Nova lei do saneamento pode tornar o acesso à higiene ainda mais elitizado

A privatização do saneamento pode dificultar o acesso à higiene para a população de baixa renda [Imagem: Fernanda Carvalho/ Fotos Públicas]

A lei 14.026, de 15 de julho de 2020, propõe o atendimento de abastecimento de água em 99% dos municípios brasileiros até 2033 e a coleta e tratamento de esgoto de 90% dos municípios até o mesmo ano.

Municípios e populações mais vulneráveis do ponto de vista socioambiental correm risco de não atingir essas metas, enquanto municípios mais ricos e populações das classes média e alta podem ter prioridade no atendimento de água e esgotamento sanitário, ampliando desigualdades, se não houver bons processos de regulação.

Ana Paula Fracalanza, pesquisadora do grupo de pesquisa “Políticas Públicas e Gestão Participativa”, do Instituto de Energia e Ambiente (IEE) e da Escola de Artes, Ciências e Humanidades (EACH), atualmente estuda o impacto dessa lei na desigualdade ao acesso a serviços de abastecimento de água e esgotamento sanitário no Brasil. 

A restrição ao saneamento por parte da população de menor renda pode agravar ainda mais a situação da covid-19 no Brasil. Segundo Ana Paula, “a falta de água faz com que uma das ações mais simples no combate à covid-19, que é lavar as mãos, seja dificultada”. As populações que mais sofrem com a falta de água são as populações de menor renda ou as sócio-ambientalmente mais vulneráveis. “Essa desigualdade em relação às populações mais vulneráveis acaba sendo um fator que influencia na covid-19 e que tem a ver com a desigualdade das populações”, conclui.

A pesquisadora concluiu que as diferenças no acesso ao saneamento entre populações socioambientalmente distintas poderão se intensificar no território com processo de privatização dos serviços, caso os processos de regulação não sejam bem controlados.

A nova lei de saneamento, conhecida como marco legal do saneamento, trata de três questões centrais. As duas primeiras, já mencionadas, são a proposta de universalização de abastecimento de água potável para 99% da população e de coleta e tratamento de esgoto para 90% da população, meta a ser alcançada até 2033. 

Outra questão é a prestação de serviços passando por processos de licitação, que deve contar com a participação dos setores públicos e privados. “Por isso que associamos essa nova lei à questão de se tratar de uma certa privatização do saneamento”, afirma a pesquisadora.

Ana Paula explica que a nova lei pode intensificar um quadro já existente de desigualdade no acesso à água e a serviços de esgotamento sanitário. “As populações mais pobres e vulneráveis do ponto de vista socioambiental têm maior dificuldade nesse acesso. Com a nova lei, os serviços de saneamento serão realizados por empresas privadas, que provavelmente irão privilegiar o oferecimento dos serviços com tarifas maiores, o que já dificulta o pagamento por populações de baixa renda”, ela comenta. Além disso, as empresas privadas irão fornecer esses serviços em primeiro lugar para as populações que têm condição de pagar por eles, o que acaba acentuando a desigualdade. 

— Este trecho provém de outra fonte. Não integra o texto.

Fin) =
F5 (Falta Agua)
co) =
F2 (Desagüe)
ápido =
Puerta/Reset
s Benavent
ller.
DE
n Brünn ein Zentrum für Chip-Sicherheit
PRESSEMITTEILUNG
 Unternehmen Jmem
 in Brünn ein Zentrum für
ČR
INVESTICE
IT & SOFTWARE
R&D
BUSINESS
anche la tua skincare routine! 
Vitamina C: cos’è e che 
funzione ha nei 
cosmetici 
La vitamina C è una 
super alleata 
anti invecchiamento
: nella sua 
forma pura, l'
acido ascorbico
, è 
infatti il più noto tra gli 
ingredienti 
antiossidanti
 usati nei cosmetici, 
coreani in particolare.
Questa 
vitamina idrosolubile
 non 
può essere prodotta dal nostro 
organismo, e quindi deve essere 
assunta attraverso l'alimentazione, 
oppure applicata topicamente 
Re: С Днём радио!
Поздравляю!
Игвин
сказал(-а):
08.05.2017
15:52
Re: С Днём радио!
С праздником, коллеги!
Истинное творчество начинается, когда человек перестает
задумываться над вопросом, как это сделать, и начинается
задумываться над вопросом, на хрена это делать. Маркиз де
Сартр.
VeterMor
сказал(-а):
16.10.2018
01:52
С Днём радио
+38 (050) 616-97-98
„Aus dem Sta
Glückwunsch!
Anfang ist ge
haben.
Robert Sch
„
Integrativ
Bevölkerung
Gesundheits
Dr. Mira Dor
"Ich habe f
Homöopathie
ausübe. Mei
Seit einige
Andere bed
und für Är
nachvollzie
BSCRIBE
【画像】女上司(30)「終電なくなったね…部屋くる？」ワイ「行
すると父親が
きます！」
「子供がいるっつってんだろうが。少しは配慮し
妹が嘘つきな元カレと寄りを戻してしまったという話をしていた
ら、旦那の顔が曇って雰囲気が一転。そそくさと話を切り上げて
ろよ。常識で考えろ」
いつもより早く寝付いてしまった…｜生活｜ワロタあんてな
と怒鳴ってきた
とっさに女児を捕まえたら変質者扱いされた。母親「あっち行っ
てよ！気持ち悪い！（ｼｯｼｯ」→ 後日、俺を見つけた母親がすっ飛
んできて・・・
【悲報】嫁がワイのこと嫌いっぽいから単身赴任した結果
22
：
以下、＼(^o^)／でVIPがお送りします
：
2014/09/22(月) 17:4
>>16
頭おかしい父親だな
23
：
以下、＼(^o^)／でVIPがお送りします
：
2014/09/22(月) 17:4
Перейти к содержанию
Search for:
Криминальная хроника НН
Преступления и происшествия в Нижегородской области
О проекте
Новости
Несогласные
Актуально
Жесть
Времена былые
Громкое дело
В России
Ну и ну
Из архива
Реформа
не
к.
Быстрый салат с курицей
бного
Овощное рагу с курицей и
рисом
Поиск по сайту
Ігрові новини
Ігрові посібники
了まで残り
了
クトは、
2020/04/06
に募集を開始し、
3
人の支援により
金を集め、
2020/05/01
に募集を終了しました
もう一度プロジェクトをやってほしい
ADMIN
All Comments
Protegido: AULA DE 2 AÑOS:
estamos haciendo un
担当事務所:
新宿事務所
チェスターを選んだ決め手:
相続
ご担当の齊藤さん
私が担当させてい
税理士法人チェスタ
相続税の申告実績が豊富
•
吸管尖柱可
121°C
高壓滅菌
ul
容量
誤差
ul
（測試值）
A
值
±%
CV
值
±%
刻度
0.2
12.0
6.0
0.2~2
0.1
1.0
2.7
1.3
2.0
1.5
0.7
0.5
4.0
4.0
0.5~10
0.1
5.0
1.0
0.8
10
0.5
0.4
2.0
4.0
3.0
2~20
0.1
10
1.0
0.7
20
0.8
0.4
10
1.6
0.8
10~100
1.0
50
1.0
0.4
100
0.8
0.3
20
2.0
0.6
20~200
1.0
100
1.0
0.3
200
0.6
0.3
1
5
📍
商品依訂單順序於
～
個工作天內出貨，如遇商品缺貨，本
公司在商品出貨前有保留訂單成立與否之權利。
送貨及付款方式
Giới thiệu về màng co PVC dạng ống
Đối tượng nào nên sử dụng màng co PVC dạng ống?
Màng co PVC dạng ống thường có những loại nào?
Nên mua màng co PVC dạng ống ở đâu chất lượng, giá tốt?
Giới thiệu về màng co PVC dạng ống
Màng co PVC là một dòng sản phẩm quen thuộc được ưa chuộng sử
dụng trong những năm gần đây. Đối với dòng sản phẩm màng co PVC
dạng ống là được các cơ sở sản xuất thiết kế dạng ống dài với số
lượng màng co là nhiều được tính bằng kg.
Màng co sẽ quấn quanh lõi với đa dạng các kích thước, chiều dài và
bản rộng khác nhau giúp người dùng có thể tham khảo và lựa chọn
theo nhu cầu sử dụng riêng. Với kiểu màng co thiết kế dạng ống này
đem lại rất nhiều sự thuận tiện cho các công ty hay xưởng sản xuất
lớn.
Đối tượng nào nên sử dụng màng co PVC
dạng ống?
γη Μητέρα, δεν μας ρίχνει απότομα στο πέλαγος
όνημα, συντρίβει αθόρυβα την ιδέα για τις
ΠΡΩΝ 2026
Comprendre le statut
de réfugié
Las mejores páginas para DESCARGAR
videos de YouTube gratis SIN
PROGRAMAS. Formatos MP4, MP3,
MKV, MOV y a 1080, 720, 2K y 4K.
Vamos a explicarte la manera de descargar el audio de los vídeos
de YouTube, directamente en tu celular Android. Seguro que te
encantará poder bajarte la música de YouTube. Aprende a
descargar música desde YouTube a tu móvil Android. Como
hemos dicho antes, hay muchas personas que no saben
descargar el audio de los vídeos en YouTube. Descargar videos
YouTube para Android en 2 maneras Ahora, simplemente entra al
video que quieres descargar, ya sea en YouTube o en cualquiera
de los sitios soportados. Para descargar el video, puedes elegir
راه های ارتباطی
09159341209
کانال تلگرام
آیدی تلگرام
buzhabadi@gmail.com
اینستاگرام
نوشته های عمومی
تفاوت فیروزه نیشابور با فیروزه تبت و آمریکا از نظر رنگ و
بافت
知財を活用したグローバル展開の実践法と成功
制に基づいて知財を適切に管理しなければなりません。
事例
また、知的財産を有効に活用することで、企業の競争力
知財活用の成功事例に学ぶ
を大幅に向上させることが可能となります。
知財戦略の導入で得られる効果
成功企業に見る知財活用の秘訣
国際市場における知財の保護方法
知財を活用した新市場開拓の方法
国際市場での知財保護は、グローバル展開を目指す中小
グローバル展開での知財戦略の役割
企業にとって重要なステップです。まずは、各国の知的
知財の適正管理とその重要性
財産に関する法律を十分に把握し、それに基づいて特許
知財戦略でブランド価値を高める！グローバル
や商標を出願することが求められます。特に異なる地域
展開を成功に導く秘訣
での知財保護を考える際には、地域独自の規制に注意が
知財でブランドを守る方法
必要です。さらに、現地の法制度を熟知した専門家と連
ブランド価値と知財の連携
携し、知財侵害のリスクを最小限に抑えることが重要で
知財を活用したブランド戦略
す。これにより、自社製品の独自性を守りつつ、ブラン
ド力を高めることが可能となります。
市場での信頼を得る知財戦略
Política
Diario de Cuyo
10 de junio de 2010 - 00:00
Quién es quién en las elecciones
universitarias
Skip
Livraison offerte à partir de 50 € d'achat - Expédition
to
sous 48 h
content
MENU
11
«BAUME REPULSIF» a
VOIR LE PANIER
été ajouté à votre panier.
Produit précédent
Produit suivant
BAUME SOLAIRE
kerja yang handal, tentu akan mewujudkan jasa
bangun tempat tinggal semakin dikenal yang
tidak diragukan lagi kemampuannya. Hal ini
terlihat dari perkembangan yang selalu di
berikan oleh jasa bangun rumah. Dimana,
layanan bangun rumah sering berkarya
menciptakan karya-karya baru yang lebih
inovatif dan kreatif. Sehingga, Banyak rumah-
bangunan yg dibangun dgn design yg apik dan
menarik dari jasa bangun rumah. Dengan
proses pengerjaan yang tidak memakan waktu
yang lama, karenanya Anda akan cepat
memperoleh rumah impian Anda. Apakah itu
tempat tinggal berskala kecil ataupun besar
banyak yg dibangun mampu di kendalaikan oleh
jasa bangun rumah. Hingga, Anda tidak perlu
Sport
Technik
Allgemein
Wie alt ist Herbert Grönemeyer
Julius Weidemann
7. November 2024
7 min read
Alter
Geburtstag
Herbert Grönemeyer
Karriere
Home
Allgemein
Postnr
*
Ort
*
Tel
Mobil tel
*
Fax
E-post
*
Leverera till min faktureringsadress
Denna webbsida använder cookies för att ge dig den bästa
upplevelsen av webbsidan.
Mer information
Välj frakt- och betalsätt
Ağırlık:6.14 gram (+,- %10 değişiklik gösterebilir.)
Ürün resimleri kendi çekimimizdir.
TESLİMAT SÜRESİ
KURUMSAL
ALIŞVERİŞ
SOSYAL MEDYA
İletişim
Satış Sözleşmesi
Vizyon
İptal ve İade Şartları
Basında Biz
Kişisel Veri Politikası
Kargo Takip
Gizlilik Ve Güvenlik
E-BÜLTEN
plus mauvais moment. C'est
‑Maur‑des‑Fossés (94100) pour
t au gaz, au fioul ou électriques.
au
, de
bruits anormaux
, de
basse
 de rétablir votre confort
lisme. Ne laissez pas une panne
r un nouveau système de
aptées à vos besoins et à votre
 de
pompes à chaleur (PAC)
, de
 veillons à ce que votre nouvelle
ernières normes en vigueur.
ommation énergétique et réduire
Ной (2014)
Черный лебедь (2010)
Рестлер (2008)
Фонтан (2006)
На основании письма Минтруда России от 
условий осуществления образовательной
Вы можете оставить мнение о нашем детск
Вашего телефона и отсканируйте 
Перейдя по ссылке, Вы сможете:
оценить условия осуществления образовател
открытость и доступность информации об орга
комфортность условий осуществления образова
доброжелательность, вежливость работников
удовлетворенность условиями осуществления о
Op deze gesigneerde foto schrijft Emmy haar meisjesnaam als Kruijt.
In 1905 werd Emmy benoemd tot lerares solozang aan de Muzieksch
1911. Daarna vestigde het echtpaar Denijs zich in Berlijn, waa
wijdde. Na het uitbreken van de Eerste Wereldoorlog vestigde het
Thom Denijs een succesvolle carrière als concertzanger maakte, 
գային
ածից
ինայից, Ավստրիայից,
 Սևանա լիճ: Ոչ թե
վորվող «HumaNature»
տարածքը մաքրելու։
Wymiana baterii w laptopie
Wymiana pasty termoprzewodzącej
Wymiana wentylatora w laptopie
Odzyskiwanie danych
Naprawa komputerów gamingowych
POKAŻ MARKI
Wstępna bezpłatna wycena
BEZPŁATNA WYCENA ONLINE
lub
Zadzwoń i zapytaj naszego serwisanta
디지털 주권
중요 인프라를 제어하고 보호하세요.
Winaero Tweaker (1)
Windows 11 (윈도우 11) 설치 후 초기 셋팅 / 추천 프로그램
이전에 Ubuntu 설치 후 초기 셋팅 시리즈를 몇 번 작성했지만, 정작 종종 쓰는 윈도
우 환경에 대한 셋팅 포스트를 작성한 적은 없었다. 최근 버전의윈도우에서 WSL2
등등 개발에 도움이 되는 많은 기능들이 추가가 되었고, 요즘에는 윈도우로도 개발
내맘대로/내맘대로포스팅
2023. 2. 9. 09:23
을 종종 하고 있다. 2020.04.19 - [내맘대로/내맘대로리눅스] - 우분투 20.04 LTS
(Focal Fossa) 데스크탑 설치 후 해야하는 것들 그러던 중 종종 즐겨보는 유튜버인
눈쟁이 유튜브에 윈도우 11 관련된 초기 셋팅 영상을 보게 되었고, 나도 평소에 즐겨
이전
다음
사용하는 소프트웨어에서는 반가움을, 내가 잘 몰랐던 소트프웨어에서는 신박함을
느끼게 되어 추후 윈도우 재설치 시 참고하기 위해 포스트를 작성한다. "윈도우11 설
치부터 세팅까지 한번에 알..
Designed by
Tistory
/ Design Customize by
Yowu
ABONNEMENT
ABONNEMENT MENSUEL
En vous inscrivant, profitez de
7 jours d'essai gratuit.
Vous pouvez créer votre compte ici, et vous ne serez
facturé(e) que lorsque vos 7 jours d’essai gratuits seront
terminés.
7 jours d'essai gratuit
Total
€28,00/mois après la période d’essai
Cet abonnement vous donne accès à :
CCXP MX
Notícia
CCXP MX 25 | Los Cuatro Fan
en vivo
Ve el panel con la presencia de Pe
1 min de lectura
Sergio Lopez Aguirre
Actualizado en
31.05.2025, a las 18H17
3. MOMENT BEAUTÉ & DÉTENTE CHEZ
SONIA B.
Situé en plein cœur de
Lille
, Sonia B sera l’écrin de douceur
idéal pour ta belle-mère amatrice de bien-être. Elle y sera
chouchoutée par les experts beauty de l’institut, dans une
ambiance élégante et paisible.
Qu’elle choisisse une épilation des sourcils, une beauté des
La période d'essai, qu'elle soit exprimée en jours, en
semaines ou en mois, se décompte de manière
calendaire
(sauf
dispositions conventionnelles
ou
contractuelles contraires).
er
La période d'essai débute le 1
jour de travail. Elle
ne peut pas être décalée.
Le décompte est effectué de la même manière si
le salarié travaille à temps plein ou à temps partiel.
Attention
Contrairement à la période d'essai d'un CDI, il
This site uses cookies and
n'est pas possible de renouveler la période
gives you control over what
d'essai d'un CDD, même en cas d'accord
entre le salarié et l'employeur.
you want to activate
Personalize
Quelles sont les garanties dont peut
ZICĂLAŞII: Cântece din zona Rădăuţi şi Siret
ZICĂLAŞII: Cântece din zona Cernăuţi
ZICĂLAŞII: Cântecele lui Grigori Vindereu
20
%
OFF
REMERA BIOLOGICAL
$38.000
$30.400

A lei não propõe nenhuma divisão de verbas, com favorecimento de determinadas camadas da população. Por ser uma lei, é isenta na teoria. “Mas na prática isso pode vir a acontecer. As regiões mais ricas, onde há maior capacidade de pagamento, terão maior acesso ao saneamento”, diz a pesquisadora.

Diante desse problema, surge a dúvida de como seria possível resolver o problema sanitário no Brasil. A pesquisadora acredita que a melhor maneira de resolver essa questão, principalmente tratando da água e do esgotamento sanitário, mas também de resíduos sólidos, seria através da prestação de serviços por entidades, órgãos e instituições públicas. 

“As instituições públicas têm como objetivo o bem comum, a prestação de serviços visando o bem comum e a universalização, de modo que todos tenham acesso a esses bens. Elas não consideram a água como uma mercadoria, mas como um bem comum, ao qual todos têm direito”, Ana Paula explica. “Já uma companhia privada, que vai fornecer a água tendo como objetivo a lucratividade, vai prioritariamente oferecer o serviço para as populações com maior capacidade de pagamento. Para resolver o problema sanitário, o central seria uma universalização que forneça os serviços de maneira pública.”

As chances de uma privatização ocorrer são grandes: “quando é previsto pela lei que a prestação de serviços seja feita por companhias públicas ou privadas e através de licitação, as empresas a entrar no mercado podem gerar uma tendência ao processo de privatização”, diz Ana Paula.